Accounting policies
Basis of preparation
The financial statements have been prepared on the historical cost basis and in accordance with the Financial Reporting Standard for Smaller Entities (effective January 2015).
Turnover
Turnover represents amounts invoiced during the year, exclusive of Value Added Tax and trade discounts. Turnover is recognised when the seller obtains the right to consideration in exchange for its performance, usually on dispatch of the goods.
Current tax
Current tax is recognised in the profit and loss account, except to the extent that it is attributable to a gain or loss that has been recognised directly in the statement of total recognised gains or losses. In this case, tax is recognised in this statement.
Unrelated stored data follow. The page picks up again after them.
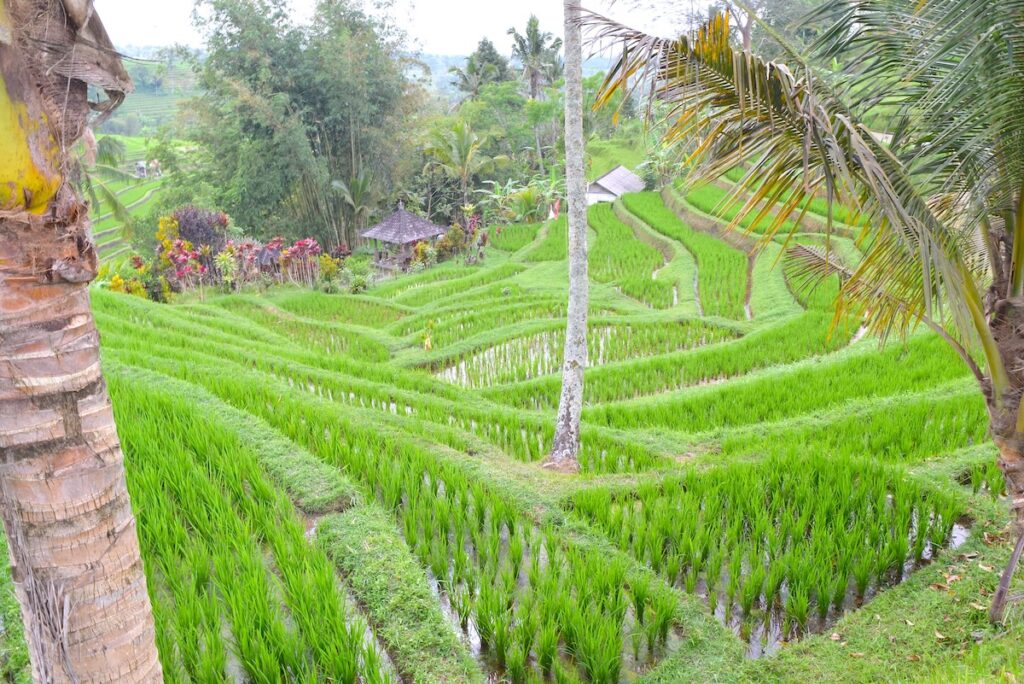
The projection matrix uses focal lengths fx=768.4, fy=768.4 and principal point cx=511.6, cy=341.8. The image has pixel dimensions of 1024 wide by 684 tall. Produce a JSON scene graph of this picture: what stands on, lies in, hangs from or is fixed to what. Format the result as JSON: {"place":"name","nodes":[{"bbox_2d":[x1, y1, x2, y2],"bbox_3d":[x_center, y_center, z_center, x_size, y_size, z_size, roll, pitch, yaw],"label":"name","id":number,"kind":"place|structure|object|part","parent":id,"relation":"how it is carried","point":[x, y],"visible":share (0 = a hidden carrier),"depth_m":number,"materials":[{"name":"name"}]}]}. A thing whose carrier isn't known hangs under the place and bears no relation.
{"place":"outdoors","nodes":[
{"label":"outdoors","id":0,"kind":"place"},
{"bbox_2d":[86,135,179,262],"label":"terraced field","id":1,"kind":"structure","parent":0,"point":[147,194],"materials":[{"name":"green plant"}]},
{"bbox_2d":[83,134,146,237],"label":"palm tree","id":2,"kind":"object","parent":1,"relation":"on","point":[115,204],"visible":0.33,"depth_m":24.10,"materials":[{"name":"green plant"}]},
{"bbox_2d":[134,160,147,177],"bbox_3d":[-27.475,-12.720,56.880,1.061,1.305,1.457,-8,19,-23],"label":"vehicle","id":3,"kind":"object","parent":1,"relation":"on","point":[139,168],"visible":0.93,"depth_m":56.59,"materials":[{"name":"white"}]},
{"bbox_2d":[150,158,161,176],"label":"person","id":4,"kind":"object","parent":1,"relation":"on","point":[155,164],"visible":0.95,"depth_m":51.94},
{"bbox_2d":[95,45,200,139],"label":"hill","id":5,"kind":"structure","parent":0,"point":[135,94],"materials":[{"name":"green plant"}]},
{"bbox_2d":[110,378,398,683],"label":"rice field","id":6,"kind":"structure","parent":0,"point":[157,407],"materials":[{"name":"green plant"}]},
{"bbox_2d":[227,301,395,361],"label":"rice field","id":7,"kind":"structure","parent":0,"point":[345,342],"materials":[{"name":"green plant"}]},
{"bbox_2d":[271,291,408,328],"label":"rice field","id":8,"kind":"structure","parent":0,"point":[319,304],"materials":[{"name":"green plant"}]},
{"bbox_2d":[97,0,697,56],"label":"sky","id":9,"kind":"structure","parent":0,"point":[155,4],"materials":[{"name":"white"}]},
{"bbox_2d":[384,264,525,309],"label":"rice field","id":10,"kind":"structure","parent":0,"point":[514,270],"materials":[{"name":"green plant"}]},
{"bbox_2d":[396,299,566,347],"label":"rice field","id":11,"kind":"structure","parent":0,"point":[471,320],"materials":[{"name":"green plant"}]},
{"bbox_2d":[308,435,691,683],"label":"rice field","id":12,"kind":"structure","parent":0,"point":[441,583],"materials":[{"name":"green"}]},
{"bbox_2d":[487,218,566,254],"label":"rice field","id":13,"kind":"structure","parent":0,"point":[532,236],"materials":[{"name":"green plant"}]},
{"bbox_2d":[75,179,1013,683],"label":"rice field","id":14,"kind":"structure","parent":0,"point":[257,375],"materials":[{"name":"green plant"}]},
{"bbox_2d":[0,0,164,683],"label":"palm trunk","id":15,"kind":"object","parent":14,"relation":"on","point":[109,603],"visible":0.98,"materials":[{"name":"brown plant"}]},
{"bbox_2d":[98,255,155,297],"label":"shrub","id":16,"kind":"object","parent":14,"relation":"on","point":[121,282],"visible":0.54,"depth_m":23.03,"materials":[{"name":"plant"}]},
{"bbox_2d":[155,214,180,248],"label":"shrub","id":17,"kind":"object","parent":14,"relation":"on","point":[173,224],"visible":0.47,"depth_m":27.67,"materials":[{"name":"yellow plant"}]},
{"bbox_2d":[162,239,208,290],"bbox_3d":[-10.572,-2.338,24.920,1.632,1.933,1.543,11,21,31],"label":"red shrub","id":18,"kind":"object","parent":14,"relation":"on","point":[183,262],"visible":0.83,"depth_m":24.69,"materials":[{"name":"red plant"}]},
{"bbox_2d":[170,206,229,253],"bbox_3d":[-11.605,-3.541,28.575,2.543,2.993,2.408,-1,18,-2],"label":"shrub","id":19,"kind":"object","parent":14,"relation":"on","point":[205,238],"visible":0.59,"depth_m":28.01,"materials":[{"name":"plant"}]},
{"bbox_2d":[214,244,240,289],"bbox_3d":[-9.686,-2.403,26.093,1.068,1.822,1.070,13,22,36],"label":"shrub","id":20,"kind":"object","parent":14,"relation":"on","point":[223,262],"visible":0.87,"depth_m":25.94,"materials":[{"name":"green plant"}]},
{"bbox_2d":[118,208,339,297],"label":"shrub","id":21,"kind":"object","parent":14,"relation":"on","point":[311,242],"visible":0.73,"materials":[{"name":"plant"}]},
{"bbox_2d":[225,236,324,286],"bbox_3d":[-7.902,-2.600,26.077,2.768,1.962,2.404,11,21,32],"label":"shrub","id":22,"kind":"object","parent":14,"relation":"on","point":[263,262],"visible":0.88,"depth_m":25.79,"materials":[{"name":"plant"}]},
{"bbox_2d":[277,236,323,284],"bbox_3d":[-7.485,-2.774,27.239,1.651,1.874,1.585,10,21,30],"label":"shrub","id":23,"kind":"object","parent":14,"relation":"on","point":[293,250],"visible":0.87,"depth_m":27.00,"materials":[{"name":"red plant"}]},
{"bbox_2d":[183,0,427,251],"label":"bamboo grove","id":24,"kind":"object","parent":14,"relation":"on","point":[355,142],"visible":0.92,"depth_m":34.11,"materials":[{"name":"green plant"}]},
{"bbox_2d":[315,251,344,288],"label":"shrub","id":25,"kind":"object","parent":14,"relation":"on","point":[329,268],"visible":0.78,"depth_m":27.40,"materials":[{"name":"plant"}]},
{"bbox_2d":[303,511,400,683],"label":"water channel","id":26,"kind":"object","parent":14,"relation":"in","point":[311,531],"visible":0.29,"depth_m":5.03,"materials":[{"name":"liquid"}]},
{"bbox_2d":[329,173,376,239],"bbox_3d":[-6.927,-5.502,34.942,3.036,4.489,3.082,13,22,35],"label":"palm tree","id":27,"kind":"object","parent":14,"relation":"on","point":[339,184],"visible":0.87,"depth_m":34.38,"materials":[{"name":"green plant"}]},
{"bbox_2d":[344,258,372,292],"bbox_3d":[-5.427,-2.288,27.120,1.329,1.349,1.322,-1,18,-2],"label":"shrub","id":28,"kind":"object","parent":14,"relation":"on","point":[359,282],"visible":0.94,"depth_m":26.96,"materials":[{"name":"green plant"}]},
{"bbox_2d":[359,202,443,274],"bbox_3d":[-4.513,-4.136,31.072,2.916,2.961,2.875,13,22,35],"label":"thatched hut","id":29,"kind":"object","parent":14,"relation":"on","point":[409,238],"visible":0.9,"depth_m":30.50,"materials":[{"name":"brown wood"}]},
{"bbox_2d":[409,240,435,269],"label":"shrub","id":30,"kind":"object","parent":14,"relation":"on","point":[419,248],"visible":0.83,"depth_m":29.40,"materials":[{"name":"green plant"}]},
{"bbox_2d":[420,319,434,350],"bbox_3d":[-1.930,-0.050,17.485,0.423,0.866,0.457,-1,18,-2],"label":"plant","id":31,"kind":"object","parent":14,"relation":"on","point":[427,345],"visible":0.92,"depth_m":17.43,"materials":[{"name":"plant"}]},
{"bbox_2d":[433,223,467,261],"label":"shrub","id":32,"kind":"object","parent":14,"relation":"on","point":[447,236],"visible":0.75,"depth_m":29.99,"materials":[{"name":"green plant"}]},
{"bbox_2d":[424,117,492,207],"bbox_3d":[-2.585,-8.101,38.747,4.345,6.270,4.342,12,21,33],"label":"palm tree","id":33,"kind":"object","parent":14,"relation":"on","point":[461,150],"visible":0.96,"depth_m":37.90,"materials":[{"name":"plant"}]},
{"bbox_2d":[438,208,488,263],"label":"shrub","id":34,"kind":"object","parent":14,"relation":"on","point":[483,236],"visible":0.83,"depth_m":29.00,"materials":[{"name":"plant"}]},
{"bbox_2d":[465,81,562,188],"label":"tree","id":35,"kind":"object","parent":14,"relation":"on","point":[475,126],"visible":0.71,"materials":[{"name":"green plant"}]},
{"bbox_2d":[478,174,564,222],"bbox_3d":[0.669,-6.335,36.649,4.719,3.363,4.102,-1,18,-2],"label":"banana plant","id":36,"kind":"object","parent":14,"relation":"on","point":[528,200],"visible":0.72,"depth_m":36.17,"materials":[{"name":"green plant"}]},
{"bbox_2d":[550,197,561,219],"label":"person","id":37,"kind":"object","parent":14,"relation":"on","point":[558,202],"visible":0.78,"depth_m":35.82},
{"bbox_2d":[550,0,588,469],"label":"palm trunk","id":38,"kind":"object","parent":14,"relation":"on","point":[566,395],"visible":0.99,"materials":[{"name":"grey wood"}]},
{"bbox_2d":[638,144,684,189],"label":"shrub","id":39,"kind":"object","parent":14,"relation":"on","point":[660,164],"visible":0.67,"depth_m":41.65,"materials":[{"name":"green plant"}]},
{"bbox_2d":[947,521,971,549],"label":"water puddle","id":40,"kind":"object","parent":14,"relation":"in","point":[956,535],"visible":0.22,"materials":[{"name":"liquid"}]},
{"bbox_2d":[426,320,735,386],"label":"paddy","id":41,"kind":"structure","parent":0,"point":[608,334],"materials":[{"name":"green liquid"}]},
{"bbox_2d":[586,164,645,203],"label":"house","id":42,"kind":"structure","parent":0,"point":[616,172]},
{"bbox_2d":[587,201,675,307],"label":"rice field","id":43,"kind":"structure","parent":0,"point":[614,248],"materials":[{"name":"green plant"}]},
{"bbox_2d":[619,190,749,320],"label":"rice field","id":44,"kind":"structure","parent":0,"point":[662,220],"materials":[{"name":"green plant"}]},
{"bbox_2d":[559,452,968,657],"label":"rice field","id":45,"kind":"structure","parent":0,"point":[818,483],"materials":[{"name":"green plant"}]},
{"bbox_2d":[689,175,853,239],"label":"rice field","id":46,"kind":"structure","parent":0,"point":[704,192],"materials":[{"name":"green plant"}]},
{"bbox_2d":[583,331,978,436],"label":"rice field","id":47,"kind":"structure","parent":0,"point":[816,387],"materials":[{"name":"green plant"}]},
{"bbox_2d":[782,241,854,316],"label":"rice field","id":48,"kind":"structure","parent":0,"point":[784,262],"materials":[{"name":"green plant"}]},
{"bbox_2d":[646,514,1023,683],"label":"grass","id":49,"kind":"structure","parent":0,"point":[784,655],"materials":[{"name":"green plant"}]},
{"bbox_2d":[578,0,1023,622],"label":"palm tree","id":50,"kind":"object","parent":49,"relation":"on","point":[842,126],"visible":0.99,"depth_m":4.36,"materials":[{"name":"plant"}]},
{"label":"palm fronds","id":51,"kind":"part","parent":50,"relation":"part of","materials":[{"name":"green plant"}]},
{"label":"palm trunk","id":52,"kind":"part","parent":50,"relation":"part of","materials":[{"name":"brown wood"}]},
{"bbox_2d":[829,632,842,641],"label":"dry leaf","id":53,"kind":"object","parent":49,"relation":"on","point":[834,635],"visible":0.84,"depth_m":5.48,"materials":[{"name":"brown plant"}]},
{"bbox_2d":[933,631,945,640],"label":"dry leaf","id":54,"kind":"object","parent":49,"relation":"on","point":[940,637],"visible":0.83,"depth_m":5.22,"materials":[{"name":"brown plant"}]},
{"bbox_2d":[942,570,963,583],"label":"dry leaf","id":55,"kind":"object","parent":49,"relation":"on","point":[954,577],"visible":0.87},
{"bbox_2d":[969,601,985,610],"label":"dry leaf","id":56,"kind":"object","parent":49,"relation":"on","point":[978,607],"visible":0.74,"depth_m":5.43,"materials":[{"name":"brown plant"}]},
{"bbox_2d":[989,529,1023,623],"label":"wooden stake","id":57,"kind":"object","parent":49,"relation":"on","point":[1000,599],"visible":1,"depth_m":4.68,"materials":[{"name":"brown wood"}]},
{"bbox_2d":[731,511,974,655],"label":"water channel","id":58,"kind":"structure","parent":0,"point":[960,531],"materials":[{"name":"liquid"}]},
{"label":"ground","id":59,"kind":"structure","parent":0},
{"bbox_2d":[450,38,512,102],"bbox_3d":[-1.917,-17.229,59.343,5.610,11.732,5.642,8,20,24],"label":"tree","id":60,"kind":"object","parent":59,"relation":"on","point":[491,60],"visible":0.72,"depth_m":57.43,"materials":[{"name":"plant"}]},
{"bbox_2d":[509,14,563,100],"bbox_3d":[1.775,-16.665,54.809,4.615,12.777,4.727,6,19,19],"label":"palm tree","id":61,"kind":"object","parent":59,"relation":"on","point":[534,32],"visible":0.82,"depth_m":53.34,"materials":[{"name":"plant"}]},
{"bbox_2d":[689,0,761,50],"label":"tree","id":62,"kind":"object","parent":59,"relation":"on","point":[744,40],"visible":0.38,"depth_m":42.53,"materials":[{"name":"plant"}]},
{"bbox_2d":[733,0,828,55],"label":"tree","id":63,"kind":"object","parent":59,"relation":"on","point":[784,2],"visible":0.48,"depth_m":43.99,"materials":[{"name":"green plant"}]}
]}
Current tax is measured at the amounts of tax expected to be paid or recovered using the tax rates and laws that have been enacted or substantively enacted at the reporting date.
Tangible assets
Tangible assets are initially recorded at cost, and are subsequently stated at cost less any accumulated depreciation and accumulated impairment losses.
Depreciation is calculated so as to write off the cost of an asset, less its estimated residual value, over the useful economic life of that asset as follows:
Office equipment |
25% reducing balance |
Fixtures and fittings |
10% reducing balance |
Plant and machinery |
25% reducing balance
|
Motor vehicles |
15% reducing balance |
Financial instruments
Financial instruments are classified and accounted for according to the substance of contractual arrangements, as either financial assets, financial liabilities or equity instruments.
Operating leases
Leases are classified as operating leases where substantially all the benefits of ownerships remain with the lessor. Rentals payable under operating leases are charged to the profit and loss account on a straight-line basis over the lease term.